Донна ведет меня в комнату, закрывает дверь и запирает ее на две защелки. Потом усаживается рядом со мной на кровати, положив ногу на ногу, как секретарша. На ней фиолетовый топ с глубоким вырезом и свободные брюки. В промежутке между верхом и низом проглядывает полоска подтянутого, крепкого живота.
— Безнадежный случай, — повторяет Донна, стаскивая носки, и начинает подпиливать ногти. — То есть ты не оправдал ее ожиданий, верно? — Она искоса смотрит на меня.
— Да, вроде того.
— И что, твоя малышка в тюрьме? — Откладывает пилочку, берет с полки пакетик с ватными шариками и запихивает их между пальцами. — Или ты ее просто выдумал?
— Донна. — Ровный, будто настроенный по метроному голос Джека не меняется, однако в нем появляется некая пронзительная нотка, неслышная, но ощутимая и придающая голосу твердости. — Суем нос в чужие дела?
— Нет, Джеки, что ты.
— Если мы причиняем тебе какие-то неудобства, то можем и уйти.
Донна встряхивает флакончик с лаком для ногтей, потом отставляет его в сторону и снова берет меня за руку.
— Извини, сладенький. У меня ничего такого и в мыслях не было. Просто гостей бывает мало. По крайней мере желанных. Вот и болтаю порой лишнее.
— Не беспокойтесь, — говорю я. — Все в порядке.
Только теперь с опозданием замечаю, что Дылды с нами нет. Поворачиваюсь к Джеку, чтобы спросить, но тот уже кивает.
— Присматривает, что и как.
— Где он, на улице?
— Нет, на шестом этаже.
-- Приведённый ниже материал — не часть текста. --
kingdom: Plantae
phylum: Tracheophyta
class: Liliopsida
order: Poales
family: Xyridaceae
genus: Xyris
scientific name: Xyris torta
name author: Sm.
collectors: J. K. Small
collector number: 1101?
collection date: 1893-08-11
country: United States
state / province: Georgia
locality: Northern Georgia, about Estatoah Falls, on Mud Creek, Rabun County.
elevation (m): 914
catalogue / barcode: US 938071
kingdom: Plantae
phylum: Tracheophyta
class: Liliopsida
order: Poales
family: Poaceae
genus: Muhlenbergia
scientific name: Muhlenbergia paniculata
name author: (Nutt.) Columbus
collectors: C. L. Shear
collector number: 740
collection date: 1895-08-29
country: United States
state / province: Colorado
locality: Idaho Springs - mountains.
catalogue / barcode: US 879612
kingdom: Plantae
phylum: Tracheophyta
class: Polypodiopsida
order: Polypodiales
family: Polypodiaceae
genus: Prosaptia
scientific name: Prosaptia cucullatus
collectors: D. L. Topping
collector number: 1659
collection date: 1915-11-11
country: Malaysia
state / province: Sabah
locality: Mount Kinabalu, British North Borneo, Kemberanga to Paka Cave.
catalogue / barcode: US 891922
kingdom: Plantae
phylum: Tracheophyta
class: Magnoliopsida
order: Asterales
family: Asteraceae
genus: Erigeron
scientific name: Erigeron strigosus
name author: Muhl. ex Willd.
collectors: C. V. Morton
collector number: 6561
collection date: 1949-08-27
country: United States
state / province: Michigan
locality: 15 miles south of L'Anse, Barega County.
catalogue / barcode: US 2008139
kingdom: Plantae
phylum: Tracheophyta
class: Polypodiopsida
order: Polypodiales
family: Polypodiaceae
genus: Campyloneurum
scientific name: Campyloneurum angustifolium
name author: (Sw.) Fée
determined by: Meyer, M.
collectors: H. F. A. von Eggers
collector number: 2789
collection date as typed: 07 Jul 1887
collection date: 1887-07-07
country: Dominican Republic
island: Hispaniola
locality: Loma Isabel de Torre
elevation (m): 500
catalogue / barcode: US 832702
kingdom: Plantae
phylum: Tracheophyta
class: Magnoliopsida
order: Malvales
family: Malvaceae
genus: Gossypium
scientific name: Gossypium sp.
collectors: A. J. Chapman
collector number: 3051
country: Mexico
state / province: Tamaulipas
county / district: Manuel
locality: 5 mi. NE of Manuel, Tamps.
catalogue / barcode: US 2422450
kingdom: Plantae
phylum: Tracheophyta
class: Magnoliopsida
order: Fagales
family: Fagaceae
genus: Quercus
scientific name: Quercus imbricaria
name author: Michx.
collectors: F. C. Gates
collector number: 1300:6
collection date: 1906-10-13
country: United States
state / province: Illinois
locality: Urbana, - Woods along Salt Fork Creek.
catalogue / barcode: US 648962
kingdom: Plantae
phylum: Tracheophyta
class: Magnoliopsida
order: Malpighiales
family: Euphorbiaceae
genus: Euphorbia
Как только они постучат вам в дверь, он спустится. Вот тогда-то они и предположат самое худшее. Смотритель попробует открыть замок своим ключом. Ключ не входит. Позовет на помощь. Все внимание на номер 621. К тому времени как приедет «скорая помощь» и кто-нибудь вышибет дверь, вы уже выберетесь отсюда. Пойдете на автобус?
— Наверное. Но разве они не станут искать меня там?
— Только после того как поймут, что вы их провели.
Донна развлекается тем, что красит ногти и потчует нас рассказами о посещении обувного магазина в тюрьме. Закончив с ногтями на обеих ногах, говорит:
— Подуй на них, сладенький. Сделай одолжение. Только не сильно. Не волнуйся, я тебя не съем. — Беру ее ногу, которая размером с ласт. Осторожно дую. Донна постанывает. — Какая досада. Все хорошие парни попадают на нары. — Достает из ящика трубку и газовую зажигалку. Щелкает и прикуривает. Звук такой, словно далекий торнадо разрывает горизонт. Предлагает мне, а когда я отказываюсь, протягивает Джеку.
— Так что у тебя случилось, сладенький? Расскажи. Кто они? Что такого плохого ты сделал?
Рассказывать не хочется. Тем более в комнате, где балуются, возможно, моим продуктом. Может, попробовать закинуть удочку, проверить, насколько реально я воспринимаю действительность? А что, если мой бред зашел даже дальше, чем я предполагаю?